Tien om naar uit te zien: september 2021
De komkommertijd van de voorbije vakantiemaanden ligt gelukkig achter ons, de vakantie helaas ook. Voor september is het ons als vanouds gelukt tien Vlaamse boeken op te speuren die deze maand verschijnen. Als herinnering aan mindere tijden zit er zowaar een boek tussen geschreven door een Komkommer, en kommer en kwel lijken goed vertegenwoordigd. Als dat maar goed komt...
- Koen Peeters: De minzamen (literatuur)
- Elvis Peeters: Wat alleen wij weten (literatuur)
- Charlotte Van den Broeck: Aarduitwrijvingen (poëzie)
- Ann De Craemer: Hersenorkaan (literatuur)
- Ivan De Vriendt: De kikker in de poel (literatuur)
- Jo Komkommer: Opkomst & ondergang van de Citroën Berlingo (literatuur/verhalenbundel)
- Griet op de Beeck: Jij mag alles zijn (jeugd)
- Christian De Coninck: De conferentie (thriller)
- Rudy Morren: Verdronken land (thriller)
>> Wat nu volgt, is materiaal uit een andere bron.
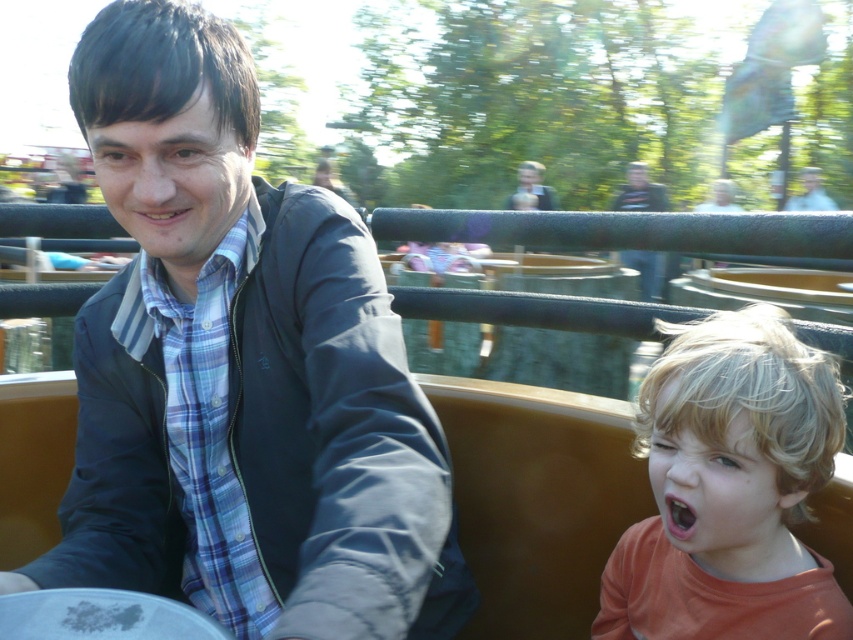
Which is in front, point (654, 570) or point (627, 259)?

Point (654, 570)

Who is higher up, blonde hair at lower right or dark blue jacket at upper center?

dark blue jacket at upper center

Find the location of a particular element. blonde hair at lower right is located at coordinates (730, 488).

Between blue plaid shirt at center and dark blue jacket at upper center, which one has more height?

blue plaid shirt at center is taller.

Which is more to the left, blue plaid shirt at center or dark blue jacket at upper center?

blue plaid shirt at center is more to the left.

Locate an element on the screen. blue plaid shirt at center is located at coordinates (241, 371).

Who is shorter, blonde hair at lower right or orange matte mouth at lower right?

orange matte mouth at lower right

Measure the distance between point (695, 480) and camera.

A distance of 3.49 feet exists between point (695, 480) and camera.

The image size is (853, 640). Find the location of `blonde hair at lower right`. blonde hair at lower right is located at coordinates pyautogui.click(x=730, y=488).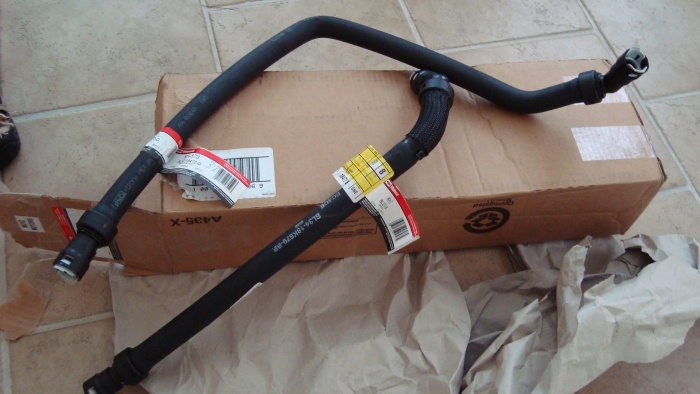
I want to click on cardboard box, so click(x=533, y=182).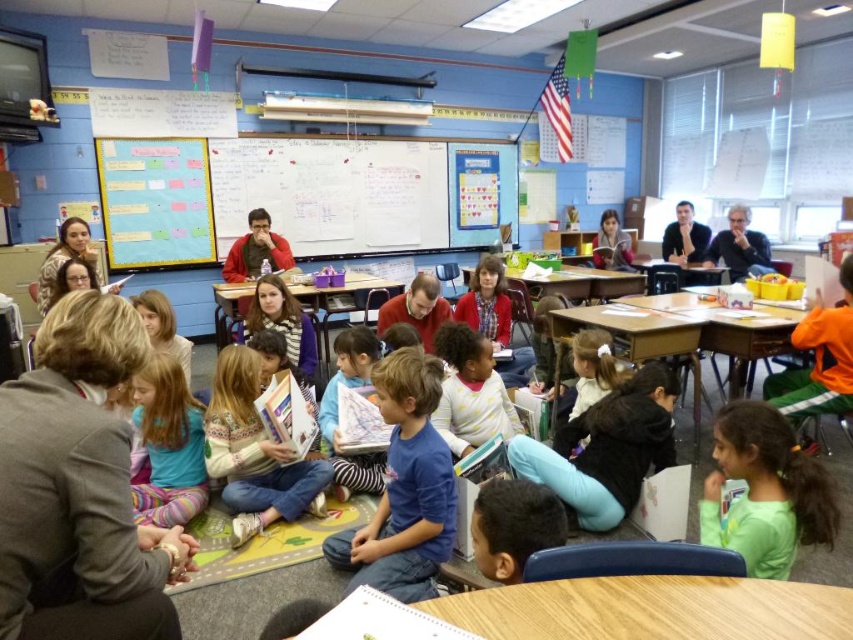
Question: Which of the following is the farthest from the observer?

Choices:
 (A) gray wool sweater at lower left
 (B) yellow dotted sweater at center

Answer: (B)

Question: Can you confirm if pastel striped leggings at lower left is positioned to the left of striped sweater at center?

Choices:
 (A) yes
 (B) no

Answer: (A)

Question: Considering the relative positions of pastel striped leggings at lower left and striped sweater at center in the image provided, where is pastel striped leggings at lower left located with respect to striped sweater at center?

Choices:
 (A) above
 (B) below

Answer: (B)

Question: Does gray wool sweater at lower left lie behind matte black shirt at upper right?

Choices:
 (A) yes
 (B) no

Answer: (B)

Question: Considering the real-world distances, which object is closest to the green matte shirt at lower right?

Choices:
 (A) yellow dotted sweater at center
 (B) knitted sweater at center
 (C) matte red sweater at center

Answer: (A)

Question: Which of the following is the farthest from the observer?

Choices:
 (A) matte black shirt at upper right
 (B) striped sweater at center

Answer: (A)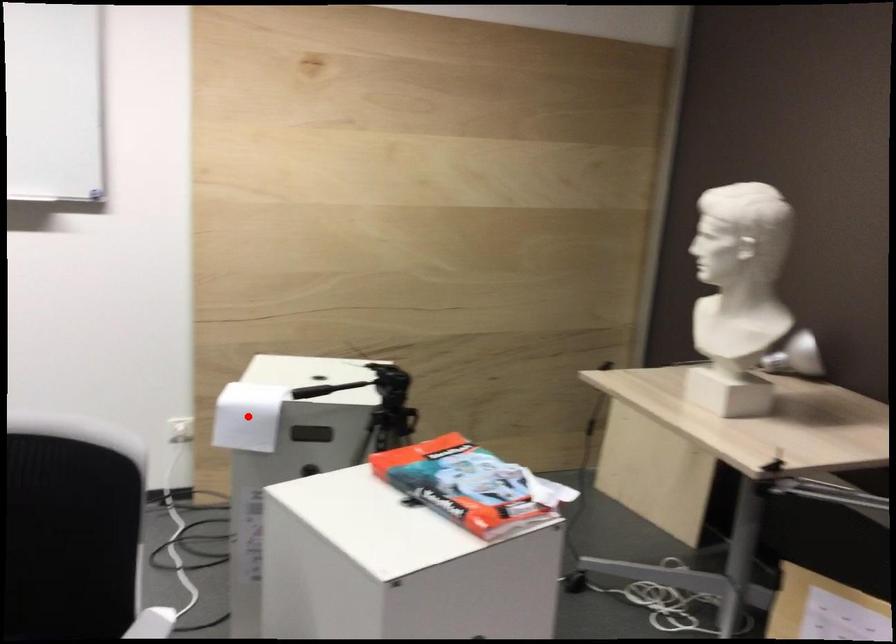
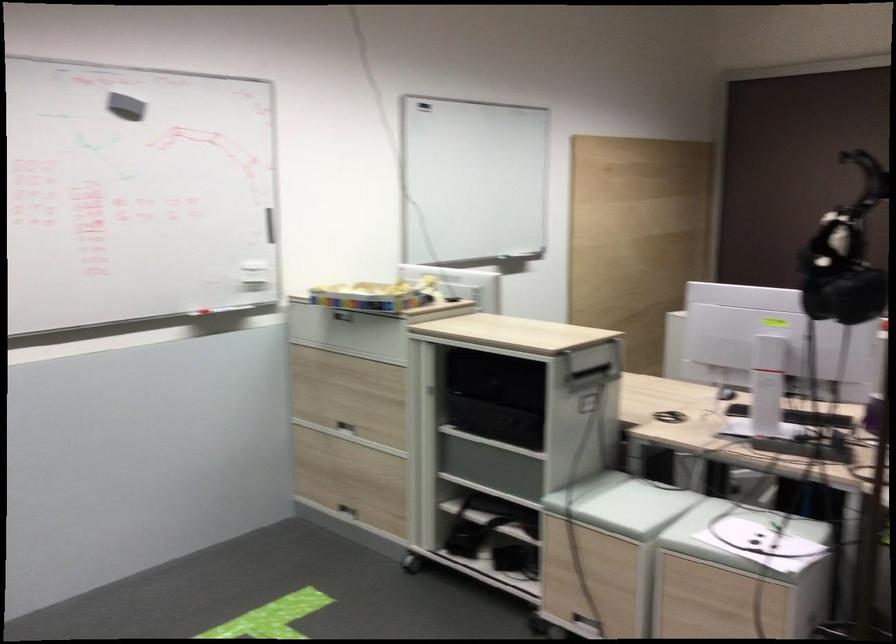
Question: I am providing you with two images of the same scene from different viewpoints. A red point is marked on the first image. Is the red point's position out of view in image 2?

Choices:
 (A) Yes
 (B) No

Answer: (A)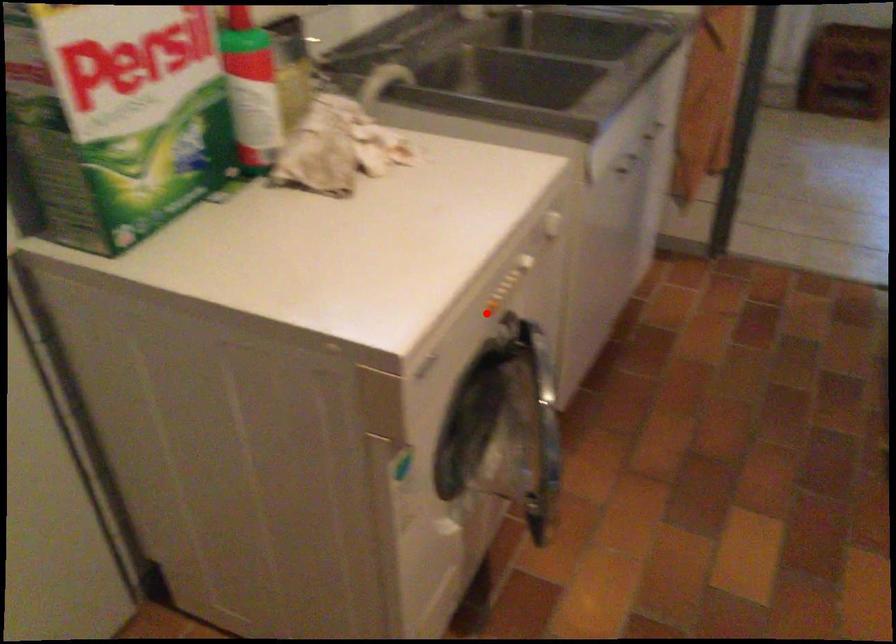
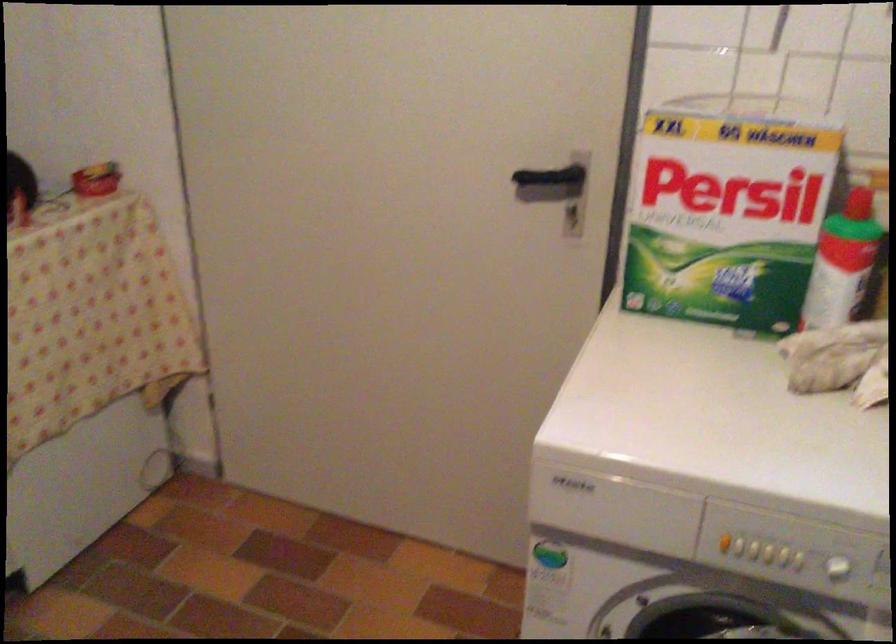
Question: A red point is marked in image1. In image2, is the corresponding 3D point closer to the camera or farther? Reply with the corresponding letter.

Choices:
 (A) The corresponding 3D point is closer.
 (B) The corresponding 3D point is farther.

Answer: (A)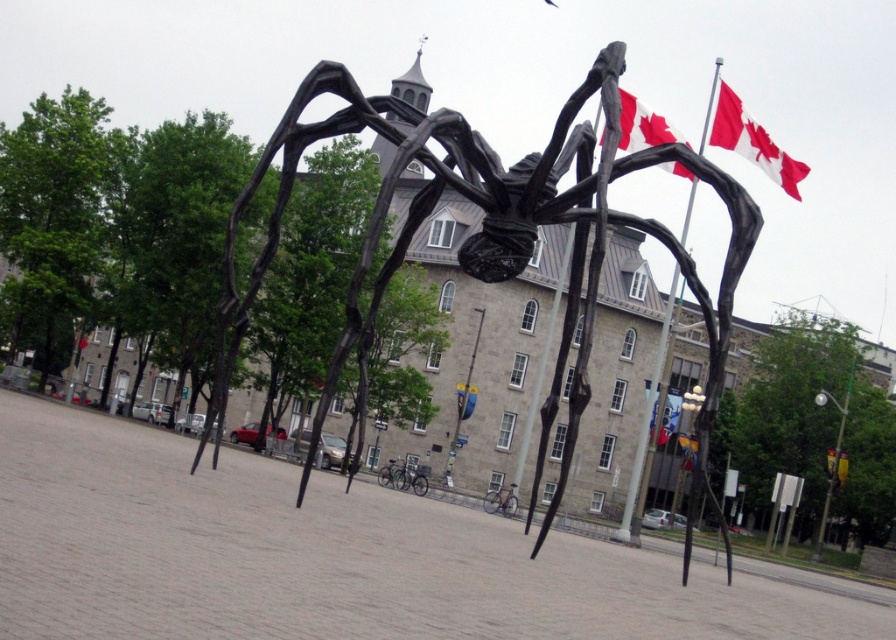
Consider the image. Between black matte spider at center and red fabric flag at center, which one is positioned higher?

Positioned higher is black matte spider at center.

Is point (714, 324) farther from camera compared to point (652, 426)?

No.

Which is behind, point (381, 184) or point (664, 440)?

Positioned behind is point (664, 440).

Identify the location of black matte spider at center. (497, 225).

Who is more forward, (332, 83) or (621, 96)?

Positioned in front is point (332, 83).

Which is above, black matte spider at center or red/white fabric flag at upper right?

red/white fabric flag at upper right is higher up.

Is point (708, 348) farther from viewer compared to point (625, 112)?

That is True.

I want to click on black matte spider at center, so click(497, 225).

Which is behind, point (632, 160) or point (722, 96)?

Positioned behind is point (722, 96).

Can you confirm if black matte spider at center is taller than red fabric flag at upper right?

Yes.

Is point (691, 518) farther from viewer compared to point (767, 176)?

No, it is in front of (767, 176).

The image size is (896, 640). In order to click on black matte spider at center in this screenshot , I will do `click(497, 225)`.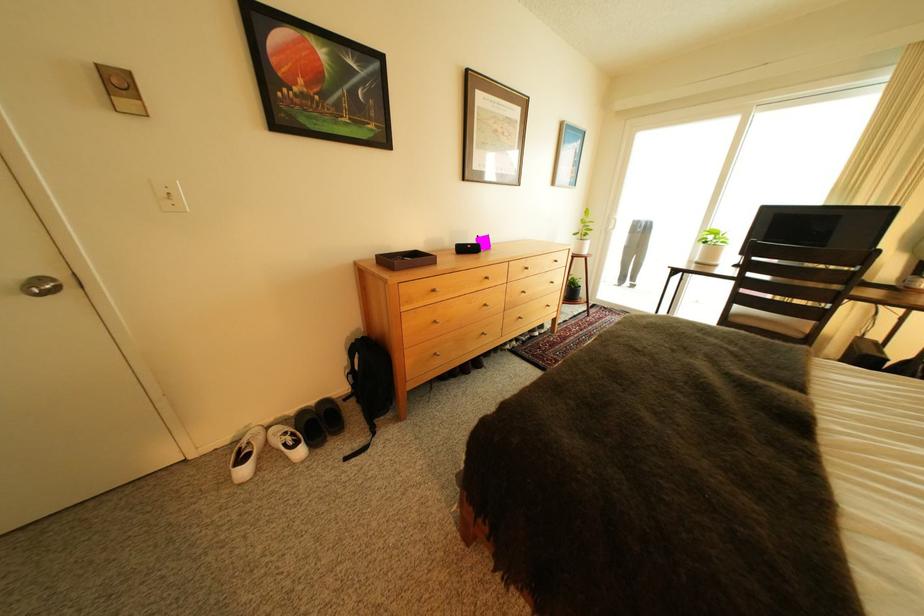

- Wouter Dehairs: Nachtstad (thriller)
De keuze van Joke:
Ik lees op dit moment Sneeuwspoor van Rudy Morren en dat me bevalt me erg, dus een keuze voor Verdronken land klinkt logisch. Ik vermoed dat dat boek de keuze van Marvin wordt en vermits we allebei minstens geïnteresseerd zijn, is de kans dat dit boek effectief gelezen zal worden vrij groot. Als ik de andere mogelijkheden bekijk, is er slechts één ander boek dat me in de boekenwinkel zou kunnen overhalen tot een aankoop. De overige literatuur zal ik waarschijnlijk lezen als ik het toevallig tegenkom in de bib, daar hebben ze tegenwoordig een grote tafel van waarop de recentste aanwinsten je trachten te verleiden. Ik moet tenslotte die Vlaamse challenge nog halen. Mijn eerste keuze gaat deze maand echter naar Jij mag alles zijn van Griet Op de Beeck. Nog niet zo lang geleden las ik Kom hier dat ik u kus en dat was voor mij een bevestiging dat ik de schrijfstijl van deze auteur erg kan smaken. Het verhaal dat nu verschijnt is weliswaar een jeugdboek maar de korte inhoud doet me wat aan haar andere boeken denken. Het lijkt een verhaal over een lastige familierelatie en je volgt de gedachten van het hoofdpersonage. Alleen is die laatste toevallig een negenjarige. Ik ben echt benieuwd.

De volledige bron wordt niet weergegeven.